The Commerce Department published notices in the Federal Register Sept. 12 on the following AD/CV duty proceedings (any notices that announce changes to AD/CV duty rates, scope, affected firms or effective dates will be detailed in another ITT article):
The Commerce Department published the preliminary results of its antidumping duty administrative review on silicon metal from Malaysia (A-557-820), calculating an AD rate of zero percent for sole mandatory respondent PMB Silicon Sdn. Bhd. If the agency's finding is continued in the final results, Commerce will instruct CBP to liquidate appropriate entries entered Feb. 1, 2021, through July 31, 2022, without regard to antidumping duties. Any changes to the cash deposit rate would take effect on the publication date of the final results in the Federal Register.
The Commerce Department published the final results of the antidumping duty administrative review on wood mouldings and millworks products from China (A-570-117). These final results will be used to set final assessments of AD duties on importers for subject merchandise entered Aug. 12, 2020, through Jan. 31, 2022.

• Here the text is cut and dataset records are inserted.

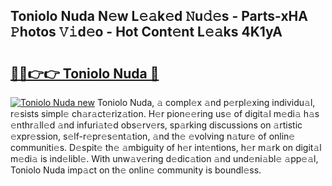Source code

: ## Toniolo Nuda N𝚎w L𝚎𝚊k𝚎d 𝙽u𝚍𝚎s - Parts-xHA 𝙿hotos 𝚅𝚒d𝚎o - Hot Cont𝚎nt L𝚎𝚊ks 4K1yA

# <h2><a href="http://kvclvaj.teov.top/?on=Toniolo+Nuda">🔗🔗👉👉 Toniolo Nuda 🔗</a></h2>

[![Toniolo Nuda new](https://i.imgur.com/QqkWNDz.gif)](http://kvclvaj.teov.top/?on=Toniolo+Nuda)
Toniolo Nuda, 𝚊 compl𝚎x 𝚊nd p𝚎rpl𝚎xing individu𝚊l, r𝚎sists simpl𝚎 ch𝚊r𝚊ct𝚎riz𝚊tion. H𝚎r pion𝚎𝚎ring us𝚎 of digit𝚊l m𝚎di𝚊 h𝚊s 𝚎nthr𝚊ll𝚎d 𝚊nd infuri𝚊t𝚎d obs𝚎rv𝚎rs, sp𝚊rking discussions on 𝚊rtistic 𝚎xpr𝚎ssion, s𝚎lf-r𝚎pr𝚎s𝚎nt𝚊tion, 𝚊nd th𝚎 𝚎volving n𝚊tur𝚎 of onlin𝚎 communiti𝚎s. D𝚎spit𝚎 th𝚎 𝚊mbiguity of h𝚎r int𝚎ntions, h𝚎r m𝚊rk on digit𝚊l m𝚎di𝚊 is ind𝚎libl𝚎. With unw𝚊v𝚎ring d𝚎dic𝚊tion 𝚊nd und𝚎ni𝚊bl𝚎 𝚊pp𝚎𝚊l, Toniolo Nuda imp𝚊ct on th𝚎 onlin𝚎 community is boundl𝚎ss.

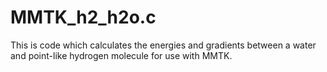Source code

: # MMTK_h2_h2o.c
This is code which calculates the energies and gradients between a water and point-like hydrogen molecule for use with MMTK.
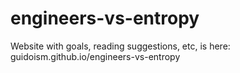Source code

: # engineers-vs-entropy

Website with goals, reading suggestions, etc, is here: guidoism.github.io/engineers-vs-entropy

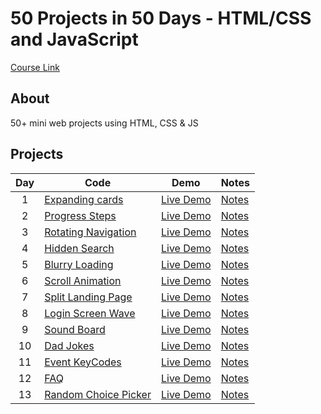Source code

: # 50 Projects in 50 Days - HTML/CSS and JavaScript

[Course Link](https://www.udemy.com/course/50-projects-50-days/)

## About

50+ mini web projects using HTML, CSS & JS

## Projects

| Day | Code                                                                         | Demo                                                    | Notes                     |
| :-: | ---------------------------------------------------------------------------- | ------------------------------------------------------- | ------------------------- |
|  1  | [Expanding cards](https://github.com/younissm/50_days/tree/main/day_01)      | [Live Demo](https://younissm.github.io/50_days/day_01/) | [Notes](/day_01/NOTES.md) |
|  2  | [Progress Steps](https://github.com/younissm/50_days/tree/main/day_02)       | [Live Demo](https://younissm.github.io/50_days/day_02/) | [Notes](/day_02/NOTES.md) |
|  3  | [Rotating Navigation](https://github.com/younissm/50_days/tree/main/day_03)  | [Live Demo](https://younissm.github.io/50_days/day_03/) | [Notes](/day_03/NOTES.md) |
|  4  | [Hidden Search](https://github.com/younissm/50_days/tree/main/day_04)        | [Live Demo](https://younissm.github.io/50_days/day_04/) | [Notes](/day_04/NOTES.md) |
|  5  | [Blurry Loading](https://github.com/younissm/50_days/tree/main/day_05)       | [Live Demo](https://younissm.github.io/50_days/day_05/) | [Notes](/day_05/NOTES.md) |
|  6  | [Scroll Animation](https://github.com/younissm/50_days/tree/main/day_06)     | [Live Demo](https://younissm.github.io/50_days/day_06/) | [Notes](/day_06/NOTES.md) |
|  7  | [Split Landing Page](https://github.com/younissm/50_days/tree/main/day_07)   | [Live Demo](https://younissm.github.io/50_days/day_07/) | [Notes](/day_07/NOTES.md) |
|  8  | [Login Screen Wave](https://github.com/younissm/50_days/tree/main/day_08)    | [Live Demo](https://younissm.github.io/50_days/day_08/) | [Notes](/day_08/NOTES.md) |
|  9  | [Sound Board](https://github.com/younissm/50_days/tree/main/day_09)          | [Live Demo](https://younissm.github.io/50_days/day_09/) | [Notes](/day_09/NOTES.md) |
| 10  | [Dad Jokes](https://github.com/younissm/50_days/tree/main/day_10)            | [Live Demo](https://younissm.github.io/50_days/day_10/) | [Notes](/day_10/NOTES.md) |
| 11  | [Event KeyCodes](https://github.com/younissm/50_days/tree/main/day_11)       | [Live Demo](https://younissm.github.io/50_days/day_11/) | [Notes](/day_11/NOTES.md) |
| 12  | [FAQ](https://github.com/younissm/50_days/tree/main/day_12)                  | [Live Demo](https://younissm.github.io/50_days/day_12/) | [Notes](/day_12/NOTES.md) |
| 13  | [Random Choice Picker](https://github.com/younissm/50_days/tree/main/day_13) | [Live Demo](https://younissm.github.io/50_days/day_13/) | [Notes](/day_13/NOTES.md) |
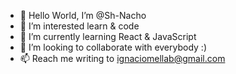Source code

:- 👋 Hello World, I’m @Sh-Nacho
- 👀 I’m interested learn & code
- 🌱 I’m currently learning React & JavaScript
- 💞️ I’m looking to collaborate with everybody :)
- 📫 Reach me writing to ignaciomellab@gmail.com

<!---
Sh-Nacho/Sh-Nacho is a ✨ special ✨ repository because its `README.md` (this file) appears on your GitHub profile.
You can click the Preview link to take a look at your changes.
--->
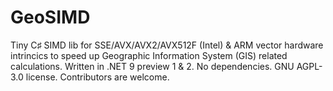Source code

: # GeoSIMD

Tiny C♯ SIMD lib for SSE/AVX/AVX2/AVX512F (Intel) & ARM vector hardware intrincics to speed up Geographic Information System (GIS) related calculations. Written in .NET 9 preview 1 & 2. No dependencies. GNU AGPL-3.0 license.
Contributors are welcome.

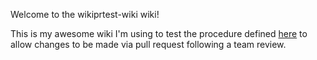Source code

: Welcome to the wikiprtest-wiki wiki!

This is my awesome wiki I'm using to test the procedure defined [here](http://www.growingwiththeweb.com/2016/07/enabling-pull-requests-on-github-wikis.html) to allow changes to be made via pull request following a team review.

The Commerce Department released the final results of its countervailing duty administrative review on crystalline silicon photovoltaic products from China (C-570-011). The agency calculated a CVD rate of 13.21% for the only company under review, Trina Solar (Changzhou) Science & Technology Co., Ltd. and its cross-owned affiliates. These final results will be used to set final assessments of CV duties on importers for subject merchandise entered during calendar year 2021. A new 13.21% CVD cash deposit rate for Trina Solar take effect Sept. 13, the date these final results are set to be published in the Federal Register.